The UN human rights committee said on Thursday that corruption proceedings against former Brazilian President Luiz Inacio Lula da Silva that led to his imprisonment and prevented him from running again for office in 2018 violated due process.
The finding follows a decision last year by Brazil's Supreme Court to annul his corruption conviction, which enabled him to launch a campaign for October's presidential election.
Lula is currently the frontrunner for that ballot ahead of far-right incumbent Jair Bolsonaro.
"Procedural violations rendered Lula's prohibition to run for president arbitrary and therefore in violation of his political rights, including his right to run for office," a statement on behalf of the committee of independent experts said.

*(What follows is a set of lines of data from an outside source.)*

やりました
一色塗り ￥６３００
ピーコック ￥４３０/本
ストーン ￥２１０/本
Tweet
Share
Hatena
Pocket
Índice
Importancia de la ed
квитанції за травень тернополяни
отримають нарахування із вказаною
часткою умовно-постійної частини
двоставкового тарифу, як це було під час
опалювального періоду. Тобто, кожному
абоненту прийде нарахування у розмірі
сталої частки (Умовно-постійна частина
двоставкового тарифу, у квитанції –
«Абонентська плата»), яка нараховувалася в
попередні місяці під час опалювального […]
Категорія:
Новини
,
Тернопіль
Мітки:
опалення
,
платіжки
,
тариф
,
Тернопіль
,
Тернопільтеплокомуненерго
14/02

Lula filed a complaint to the committee, which oversees countries' compliance with the International Covenant on Civil and Political Rights, about how he was brought to trial in Brazil's biggest ever corruption investigation known as 'Car Wash'.

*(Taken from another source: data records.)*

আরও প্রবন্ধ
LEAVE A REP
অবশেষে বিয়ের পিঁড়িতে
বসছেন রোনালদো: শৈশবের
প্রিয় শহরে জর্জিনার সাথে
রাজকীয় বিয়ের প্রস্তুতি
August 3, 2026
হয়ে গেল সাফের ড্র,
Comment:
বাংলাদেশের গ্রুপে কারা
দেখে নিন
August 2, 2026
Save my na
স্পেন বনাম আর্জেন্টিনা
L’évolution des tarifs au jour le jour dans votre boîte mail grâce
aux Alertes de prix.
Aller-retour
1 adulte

It found that wiretaps during the probe and their disclosure to the media violated his right to privacy while actions by the judge and prosecutors violated his right to presumption of innocence, the statement said.
It urged Brazil "to ensure that any further criminal proceedings against Lula comply with due process guarantees and to prevent similar violations in the future".
Lula governed Brazil from 2003 until 2010 and oversaw a period of dramatic economic growth - driven by a commodity boom - that helped lift millions out of poverty.